I thought, “Where have I heard such welcoming words before?” No, I didn’t. For a moment, I couldn’t feel my legs. Had I opted for the stick shift version of the Toyota, the car would have stalled right in the middle of the road. I panicked, not sure what would happen next. The angry face of that man was telling me all sorts of things but “you are safe” was not one of them. I avoided my usual route and pulled into the big parking lot of the first grocery store I found. But, to my horror, the truck followed me, next to me, then behind me until it came to rest from a safe distance at the same parking lot to where I had found refuge. I left the engine running, lowered myself on my seat, and watched from the side mirrors for any sign that the car was moving or that someone was walking out of it. After what appeared to be an eternity, though it may only have been five or ten minutes, the truck finally left the parking lot, tuning north, away from the city, into destination unknown.

I sat there, engine still running, unable to move my legs or even my arms to shut the engine down. For the first time in my life, my head felt like it was completely neutralized. The more I tried, the less I was able to hold a coherent thought for more than a few seconds. It was as if my head had been severed from my body and I was no longer a whole person—I had been cut in two by the power of five simple words that, when combined, become weaponized against foreigners like myself.

1. “Go.” But what if I don’t want to ”go”? What if this has been my country for thirty years and I am only interested in staying? Do you have the right to tell me to “go”? I think not.

2. “Back.” But why “back”? Why not “forward”? I came to this country with my family in pursuit of a calling to help people and better our lives. Both things have been realized and I am thankful for the doors that the people in the U. S. have opened to us, so I am not “going back” anywhere. The future belongs to the peacemakers, not the haters, and it belongs to those who believe in moving forward, not back.

3. “To.” This little, innocent preposition points to directions. When joined with “go” and “back” the direction tends to be opposite the person speaking. Ironically, when it is meant as a command to return to one’s love, even the verb changes. It’s never “go back to me;” rather, it’s “come back to me.” “Go” and “to” increase distance, but “come” and “to” shrink it. My experience living in the U. S. has been a series of “comings to,” and your words of hatred will not change that direction.

4. “Your.” A possessive pronoun. How many wars have humans started because that class of pronouns has been appropriated by the “wrong” people? How many lives have been lost because of the quest for ownership? In your mind, “your” country is contrasted with “mine.” You have somehow acquired the rights of ownership to this land that people like me are barred from having. You now have exclusive proprietary rights to this country. What is more, the object of your possession is better than mine, and I, by extension, am of less value than you because the only thing I deserve is “my” rat-infested piece of real state. But what gave you exclusive rights to own this multicultural place called the United States of America? Learn from George Blaurock, a fifteenth century evangelist who, upon being ordered by the authorities to leave the city of Geneva, Switzerland, famously quoted David when he said in Psalm 24, “The earth is the Lord’s and everything in it.” And refused to leave…

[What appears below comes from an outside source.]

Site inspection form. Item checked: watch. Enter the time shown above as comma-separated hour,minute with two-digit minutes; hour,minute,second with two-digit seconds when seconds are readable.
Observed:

You may taunt and hunt and blunt the voice of those trying to enter here, but I have been here for thirty years, I like it here, and you can’t make this place more of yours and less of mine just by saying so.

Someday, you might learn a lesson your mother may have tried to teach you when you were little: “Share your toys, son; share your toys.” Guess what? The ground you try to soil with your hatred is also shared by those who, like me, have done you no harm and only want to live in peace in this vast world old Blaurock taught rightly belongs to no other than the same God who made you and me. That ownership title was never “yours” or “mine,” so stop being a squatter and learn to share what has been given to you.

5. “Country.” As I intimated, I have no country. To quote St. Paul, “My citizenship is in heaven.” Though the day is far gone when we could live with open borders, you realize that “countries” are drawn as a result of wars. They are artificial boundaries dictated by the victors and offered to allies as spoils. No person is above the law but no nation is above the law of God either. And there is no greater law than this: “Love your enemies and forgive those who sin against you.” And even your hatred for people like me will not blunt the power of these words when taken to heart.

I am Ivanildo Trindade and I have no travel plans for the moment, though a ticket to Hawaii would be more than welcome (for two!)